** TASK GOAL **
In the news excerpt below about the Los Angeles police shooting, what was Valentina Orellana-Peralta doing behind the wall that the bullet passed through?

** READING PASSAGE **

The Los Angeles Police Department released on Monday body camera footage of a police shooting that led to the death of 14-year-old Valentina Orellana-Peralta.

The LAPD had entered a Burlington Coat Factory in North Hollywood in search of a 24-year-old male assault suspect. The suspect, Daniel Elena-Lopez, had entered the department store with this bike and bike lock, and had begun swinging his bike lock at other people inside the store.

A Burlington employee then frantically called 911:

“I have a hostile customer in my store attacking customers!” she said to dispatchers, adding that “He’s walking around the store looking for people.”

Police arrived at the scene and shot at Lopez. One of the officer’s bullets passed through a wall just past the suspect, behind which Orellana-Peralta had been trying on dresses for her quinceañera, a traditional Latin American celebration honoring girls’ 15th birthdays.

** EXERCISE DATA **
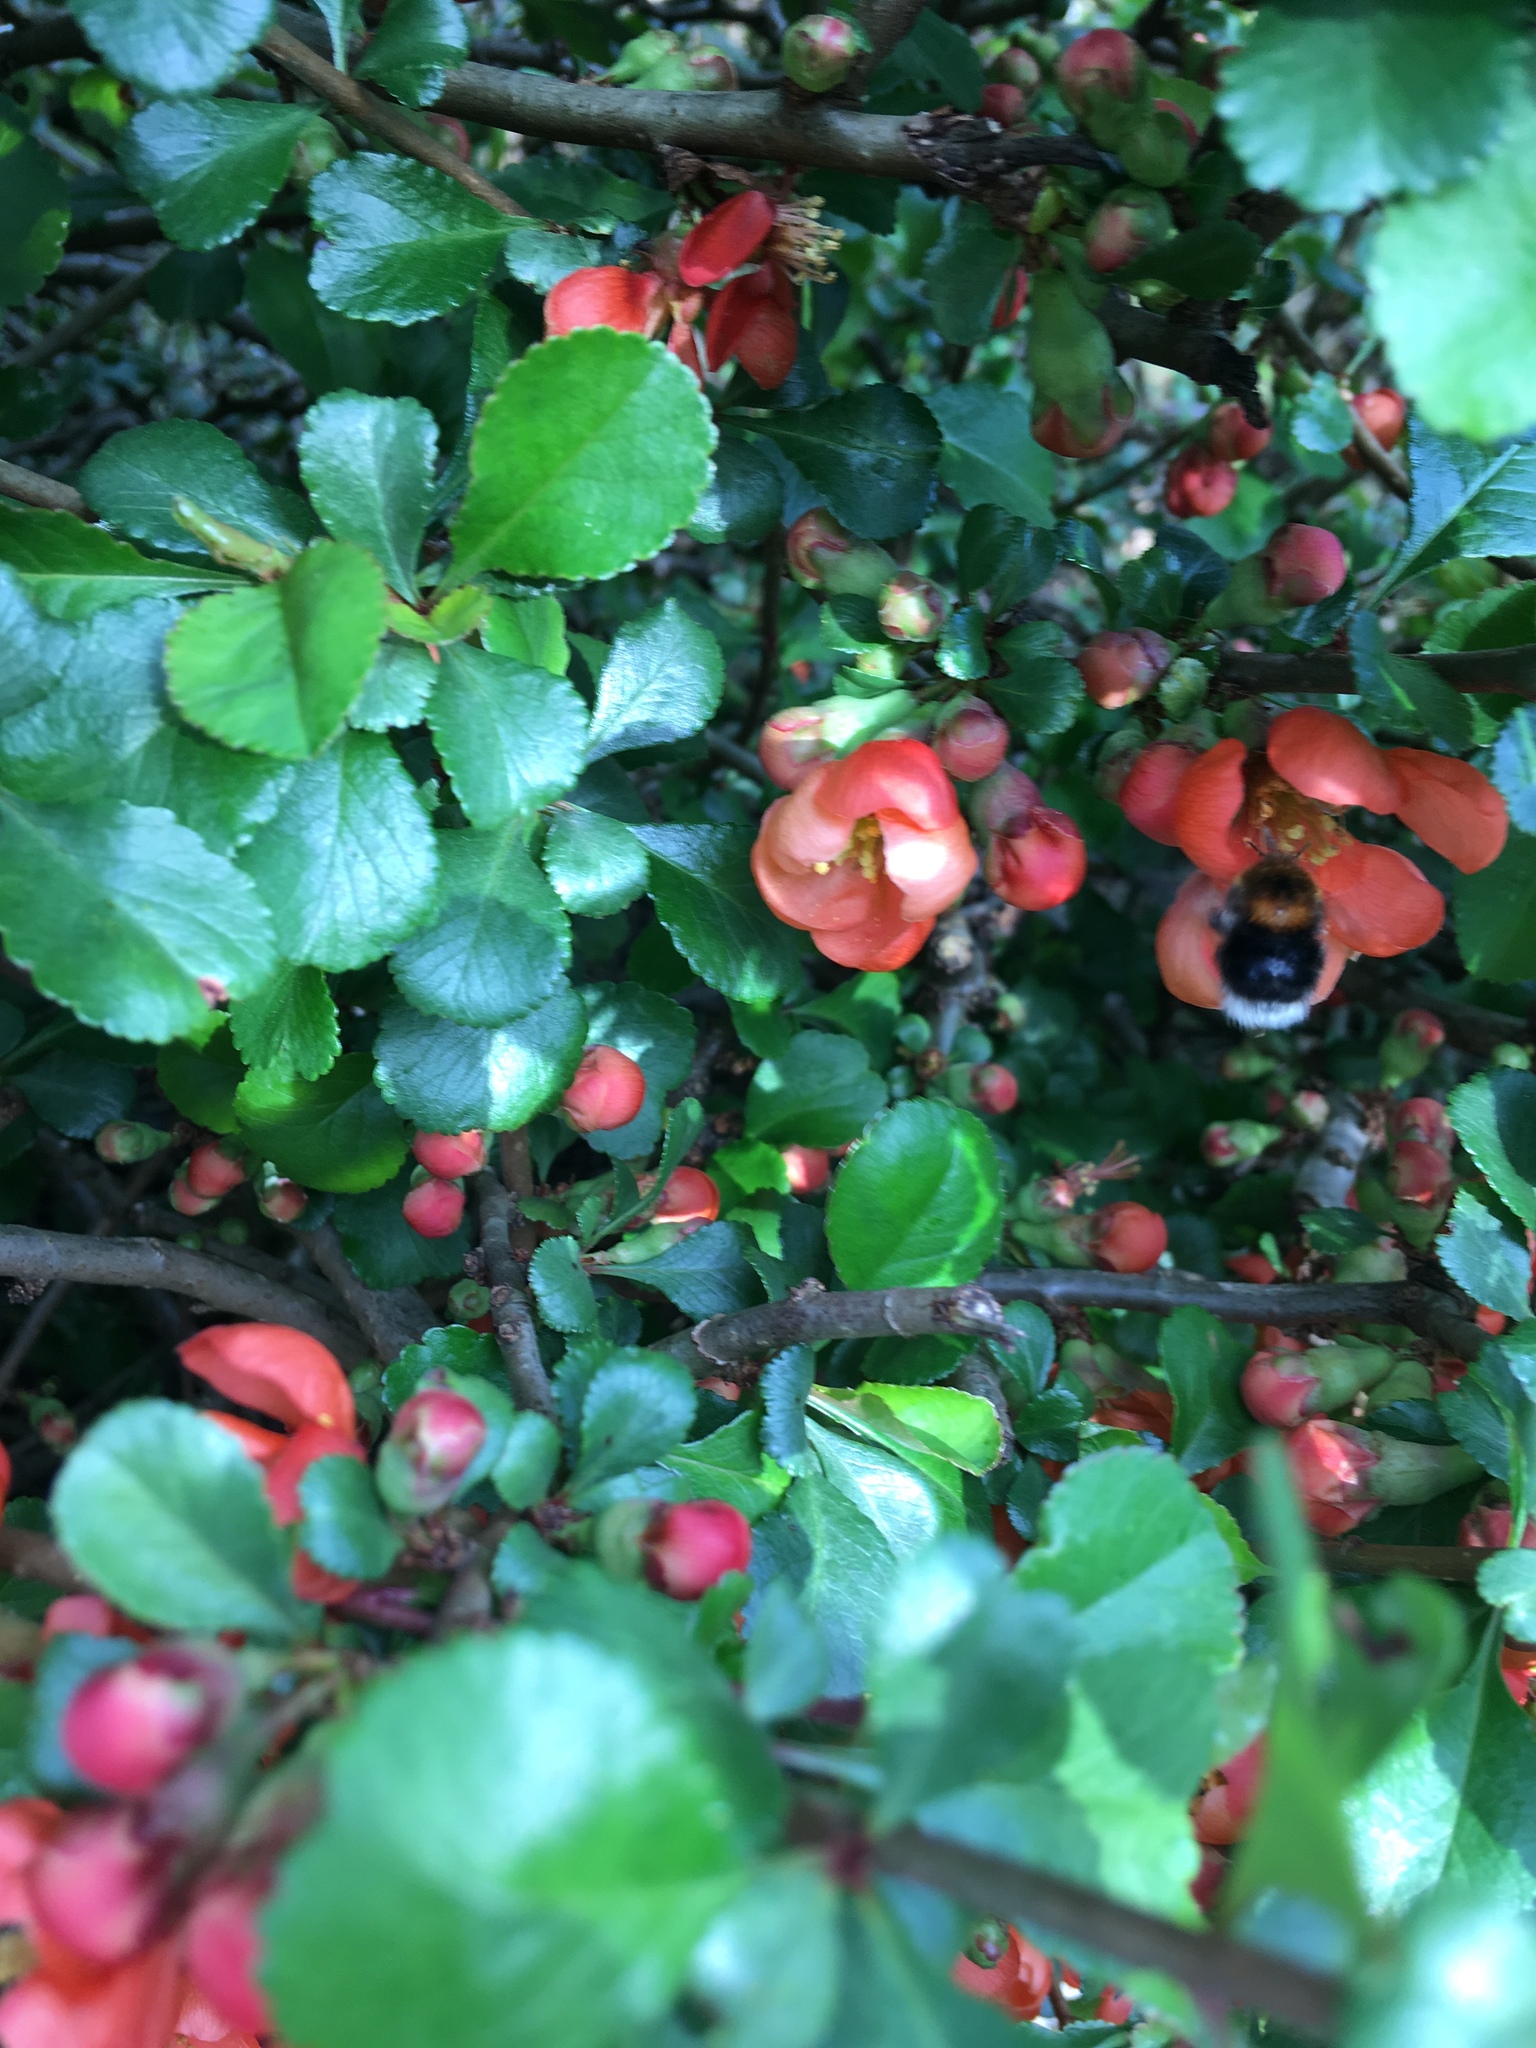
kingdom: Animalia
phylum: Arthropoda
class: Insecta
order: Hymenoptera
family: Apidae
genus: Bombus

** YOUR RESPONSE **
She was trying on dresses for her quinceañera.